Context

Our customer asked us to develop a tool to help predict weld characteristics, as part of the optimisation of its industrial processes. The main objective was to create an ergonomic, high-performance interface that would enable existing data to be used effectively to improve the quality and reliability of welds.

The tool had to incorporate various advanced regression methods in order to offer accurate predictions while taking account of the associated uncertainties.

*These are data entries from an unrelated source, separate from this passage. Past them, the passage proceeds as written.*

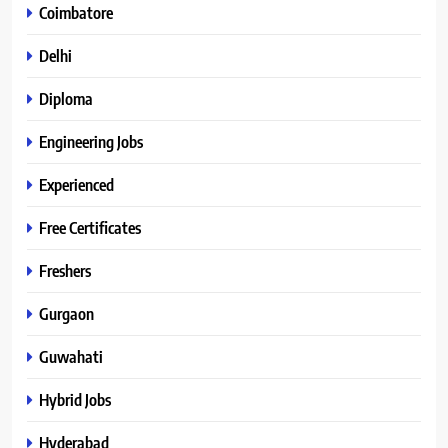
Coimbatore
Delhi
Diploma
Engineering Jobs
Experienced
Free Certificates
Freshers
Gurgaon
Guwahati
Hybrid Jobs
Hyderabad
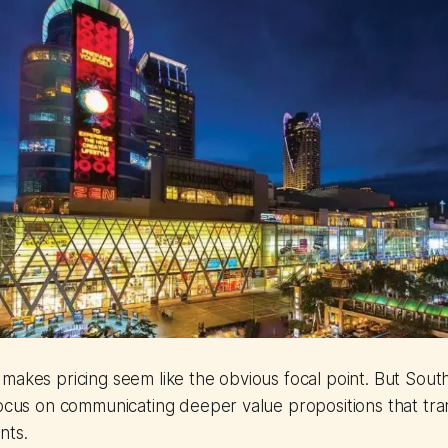
makes pricing seem like the obvious focal point. But South
focus on communicating deeper value propositions that tr
nts.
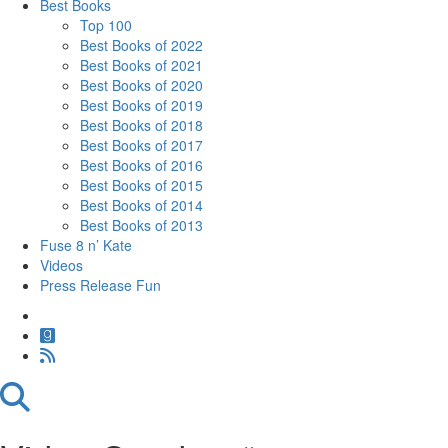
Best Books
Top 100
Best Books of 2022
Best Books of 2021
Best Books of 2020
Best Books of 2019
Best Books of 2018
Best Books of 2017
Best Books of 2016
Best Books of 2015
Best Books of 2014
Best Books of 2013
Fuse 8 n’ Kate
Videos
Press Release Fun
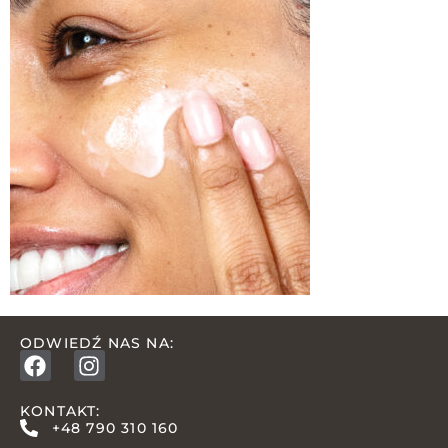
ODWIEDŹ NAS NA:
KONTAKT:
+48 790 310 160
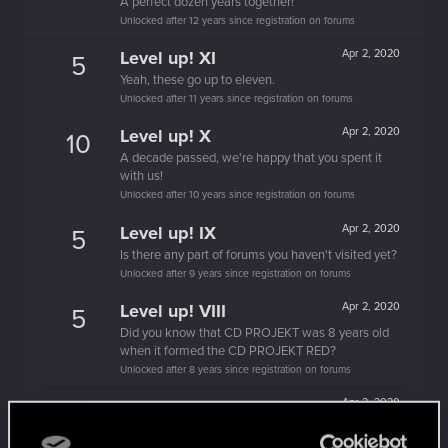
A perfect dozen years together!
Unlocked after 12 years since registration on forums
Level up! XI
Apr 2, 2020
5
Yeah, these go up to eleven.
Unlocked after 11 years since registration on forums
Level up! X
Apr 2, 2020
10
A decade passed, we're happy that you spent it
with us!
Unlocked after 10 years since registration on forums
Level up! IX
Apr 2, 2020
5
Is there any part of forums you haven't visited yet?
Unlocked after 9 years since registration on forums
Level up! VIII
Apr 2, 2020
5
Did you know that CD PROJEKT was 8 years old
when it formed the CD PROJEKT RED?
Unlocked after 8 years since registration on forums
Level up! VII
Apr 2, 2020
5
7 years is what it takes to become a wizard.
Unlocked after 7 years since registration on forums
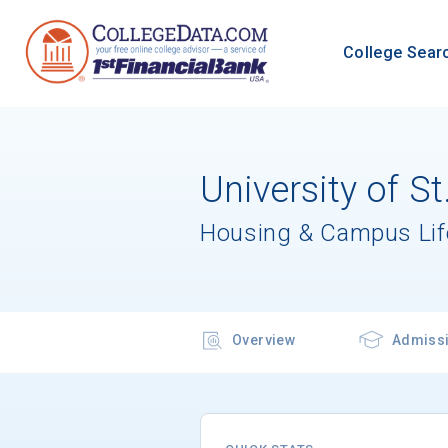
College Sear
University of S
Housing & Campus Lif
Overview
Admiss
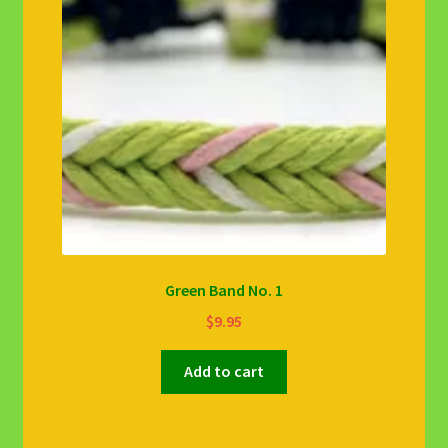
Green Band No. 1
$
9.95
Add to cart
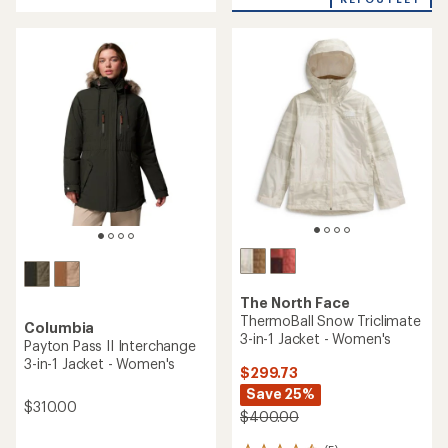
of
stars
5
stars
The North Face
ThermoBall Snow Triclimate
Columbia
3-in-1 Jacket - Women's
Payton Pass II Interchange
3-in-1 Jacket - Women's
$299.73
Save 25%
$310.00
$400.00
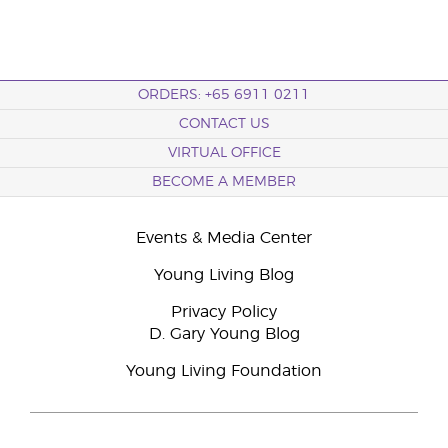
ORDERS: +65 6911 0211
CONTACT US
VIRTUAL OFFICE
BECOME A MEMBER
Events & Media Center
Young Living Blog
Privacy Policy
D. Gary Young Blog
Young Living Foundation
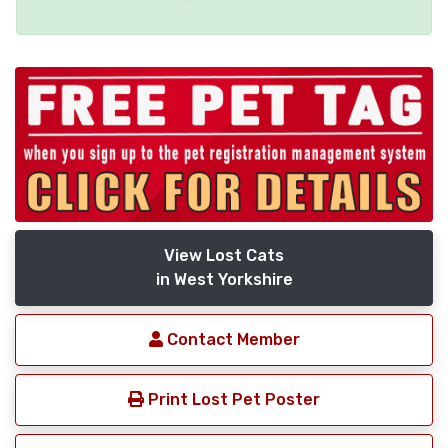
View Lost Cats
in West Yorkshire
Contact Member
Print Lost Pet Poster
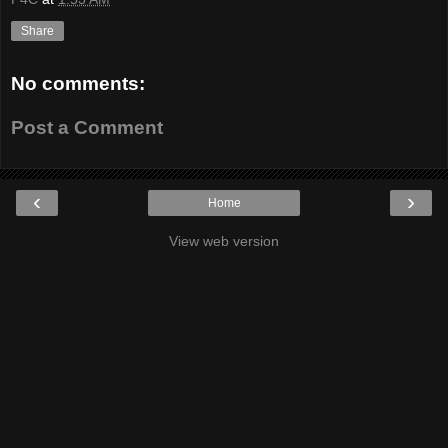
Share
No comments:
Post a Comment
‹
›
Home
View web version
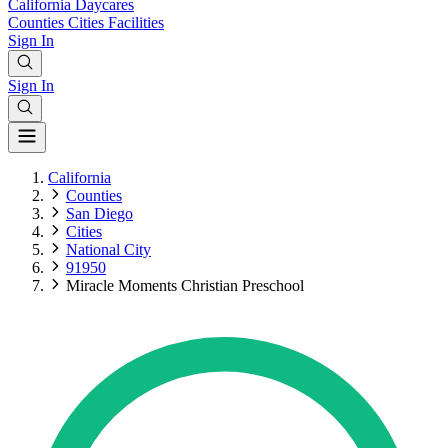
California
Daycares
Counties
Cities
Facilities
Sign In
Sign In
California
Counties
San Diego
Cities
National City
91950
Miracle Moments Christian Preschool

The application had to enable parameters to be customised, model performance to be displayed and algorithms to be updated by adding new data. Thanks to this solution, our customer benefits from greater control over the parameters influencing weld quality, reducing the risk of errors and optimising quality control.

Results

  • Design and development of a Human Machine Interface (HMI) with three main tabs:
    • Home: configuration of parameters and access to recent training sessions;
    • Prediction: input data, generate predictions and analyse results;
    • Training: update models by importing new data.
  • Integration of advanced regression methods:
    • Linear regression;
    • Lasso regression;
    • Ridge regression;
    • Random decision forest;
    • Support vector machine (SVM);
    • Polynomial regression.
  • Implementation of Leave-One-Out cross-validation to optimise model robustness;

  • Display of results with 95% confidence intervals;
  • Definition of critical thresholds for prediction analysis;
  • Comparison of models before and after training to ensure continuous improvement.